Exercise tasks:
• A. Rewrite the observability article from "It is 3:00 AM" to "Monitoring to Observability.", swapping "Grafana" for "Kibana".
• B. Answer these questions about the observability article:
(i) What CPU usage does the dashboard show in the 3:00 AM scenario?
(ii) Which tool does the article say it uses for metrics?
(iii) What value is given for scrape_interval in the config shown?

Provided passage:
** Begin **

Console Login

Observability vs. Monitoring: Why Your Green Dashboard Is Lying to You

Observability vs. Monitoring: Why Your Green Dashboard Is Lying to You

It is 3:00 AM on a Tuesday. Your PagerDuty rotation just woke you up. You stumble to your workstation, open Grafana, and see... nothing. CPU usage is nominal at 40%. Memory is flat. Disk I/O on the database is within limits. According to your dashboard, the system is perfectly healthy.

Yet, your support ticket queue is flooding with angry Norwegian users claiming the checkout page is timing out. This is the nightmare scenario of traditional monitoring: The dashboard is green, but the system is broken.

In 2019, the complexity of distributed systems—microservices, containers, and orchestration—has rendered simple health checks obsolete. We need to stop asking "Is the server up?" and start asking "Why is this specific request failing?" This is the shift from Monitoring to Observability.

The "Known Unknowns" vs. "Unknown Unknowns"

Let’s cut through the marketing fluff. Monitoring is for known unknowns. You know the disk might fill up, so you set an alert for disk usage > 90%. You know the CPU might spike, so you monitor load averages.

Observability is for unknown unknowns. It’s for the problems you never imagined could happen. It allows you to ask arbitrary questions of your system without shipping new code. It requires high-cardinality data—granular details like User IDs, Request IDs, and specific IP addresses—rather than just aggregated averages.

Pro Tip: Averages are the enemy of reliability. If 99 requests take 10ms and 1 request takes 10 seconds, your average is roughly 110ms. That looks fine. But that one user is furious. Always monitor percentiles (p95, p99), not averages.

The Holy Trinity: Metrics, Logs, and Traces

To achieve observability, you cannot rely on a single tool. You need to correlate three pillars.

1. Metrics (The "What")

We use Prometheus. It is the de-facto standard for a reason. Unlike the old Nagios push model, Prometheus pulls metrics, which is far more reliable for dynamic environments like Docker Swarm or Kubernetes.

Here is a standard scrape config we use for our internal services. Note the scrape interval—don't go below 15s unless you have the storage throughput to handle it.

global:
  scrape_interval:     15s
  evaluation_interval: 15s

scrape_configs:
  - job_name: 'prometheus'
    static_configs:
      - targets: ['localhost:9090']

  - job_name: 'node_exporter'
    static_configs:
      - targets: ['10.0.0.5:9100', '10.0.0.6:9100']

2. Logs (The "Why")

** End **

Data lines:
** Begin **

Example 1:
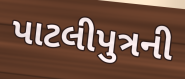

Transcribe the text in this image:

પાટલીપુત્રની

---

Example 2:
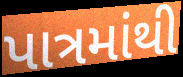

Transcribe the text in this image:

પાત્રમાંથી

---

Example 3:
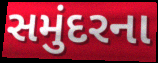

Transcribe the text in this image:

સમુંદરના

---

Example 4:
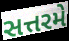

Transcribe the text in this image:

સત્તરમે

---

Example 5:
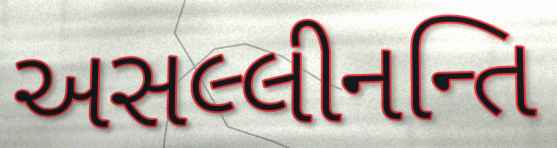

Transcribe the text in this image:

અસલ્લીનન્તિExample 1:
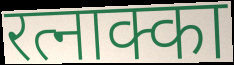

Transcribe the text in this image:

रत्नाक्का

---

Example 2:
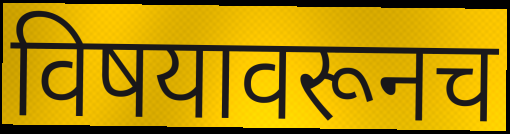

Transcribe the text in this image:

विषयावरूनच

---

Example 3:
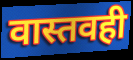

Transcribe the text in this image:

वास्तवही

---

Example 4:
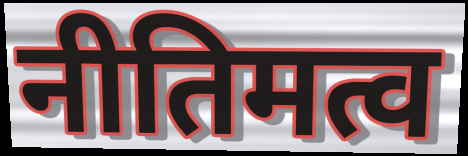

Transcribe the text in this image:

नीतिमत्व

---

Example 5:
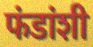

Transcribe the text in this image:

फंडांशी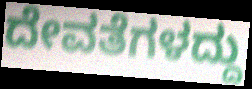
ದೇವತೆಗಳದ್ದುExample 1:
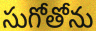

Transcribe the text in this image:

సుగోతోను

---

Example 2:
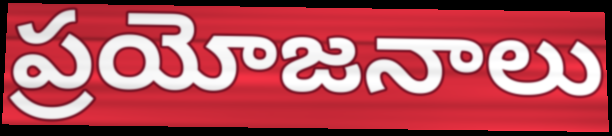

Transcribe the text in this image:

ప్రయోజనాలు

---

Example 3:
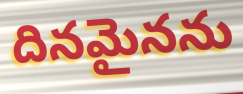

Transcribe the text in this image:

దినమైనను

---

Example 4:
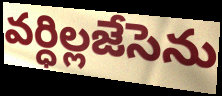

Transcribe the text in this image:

** End **

Results of the tasks:
• A.
It is 3:00 AM on a Tuesday. Your PagerDuty rotation just woke you up. You stumble to your workstation, open Kibana, and see... nothing. CPU usage is nominal at 40%. Memory is flat. Disk I/O on the database is within limits. According to your dashboard, the system is perfectly healthy.

Yet, your support ticket queue is flooding with angry Norwegian users claiming the checkout page is timing out. This is the nightmare scenario of traditional monitoring: The dashboard is green, but the system is broken.

In 2019, the complexity of distributed systems—microservices, containers, and orchestration—has rendered simple health checks obsolete. We need to stop asking "Is the server up?" and start asking "Why is this specific request failing?" This is the shift from Monitoring to Observability.

• B.
(i) 40%
(ii) Prometheus
(iii) 15s